Deux cousins, Oudaï et Ghassan Abou Jamal, armés de hachoirs et d'un pistolet, y ont tué quatre rabbins et un policier avant d'être abattus. C'est l'attaque la plus meurtrière et la première contre un lieu de culte juif à Jérusalem depuis 2008. Elle a avivé les craintes que les violences ne prennent un redoutable tour confessionnel.

Mercredi, des milliers de personnes ont participé dans un village druze du nord d'Israël aux funérailles du policier tué.

Le pape François a exprimé sa «préoccupation (devant) l'augmentation alarmante de la tension à Jérusalem et dans d'autres zones de Terre Sainte, avec des épisodes inacceptables de violences qui n'épargnent même pas les lieux de culte».

Le Conseil de sécurité de l'ONU a unanimement condamné mercredi «l'attaque terroriste méprisable» de la veille, appelant responsables israéliens et palestiniens à rétablir la paix.

La Jordanie a joint sa voix au concert international de condamnations. Terre d'accueil d'environ deux millions de réfugiés palestiniens selon l'ONU, elle a lancé un appel à «la retenue et au calme», non sans dénoncer à nouveau les «agressions répétées» auxquelles se livrerait Israël sur l'esplanade des Mosquées à Jérusalem-Est.

La Jordanie est la gardienne de ce site ultra-sensible.

L'attaque de mardi est le point d'orgue d'une série d'attentats et de plusieurs mois de violences.

Abdelrahmane Shalodi est l'auteur de l'une de ces attaques qui font redouter un embrasement généralisé. Le 22 octobre, il a tué un bébé israélo-américain et une Equatorienne de 22 ans en fonçant avec sa voiture sur un arrêt du tramway à Jérusalem.
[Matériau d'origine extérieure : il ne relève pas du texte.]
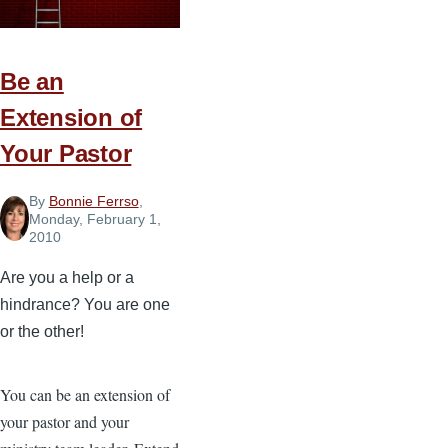
—
Part
1
Be an
Extension of
Your Pastor
By
Bonnie Ferrso
,
Monday, February 1,
2010
Are you a help or a
hindrance? You are one
or the other!
You can be an extension of
your pastor and your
Un acte délibéré pour la police, qui l'a aussitôt abattu, un accident pour la famille.

Logistique minimale 

Abdelrahmane Shalodi incarne pour les spécialistes de la sécurité la menace de personnes agissant à titre individuel, mais capables de frapper les esprits avec une logistique minimale.

Depuis l'été, Jérusalem a été le théâtre de plusieurs attaques meurtrières, mais aussi d'affrontements devenus quotidiens entre jeunes palestiniens et policiers israéliens.

L'exaspération des Palestiniens devant l'occupation, l'accélération de la colonisation israélienne, les arrestations par centaines depuis l'été ou le chômage est catalysée par l'inquiétude religieuse quant au statut de l'esplanade des Mosquées, troisième lieu saint de l'islam et site le plus sacré du judaïsme. Les musulmans s'alarment de l'éventualité que l'État hébreu ne cède aux pressions d'une minorité d'extrémistes juifs réclamant d'y prier.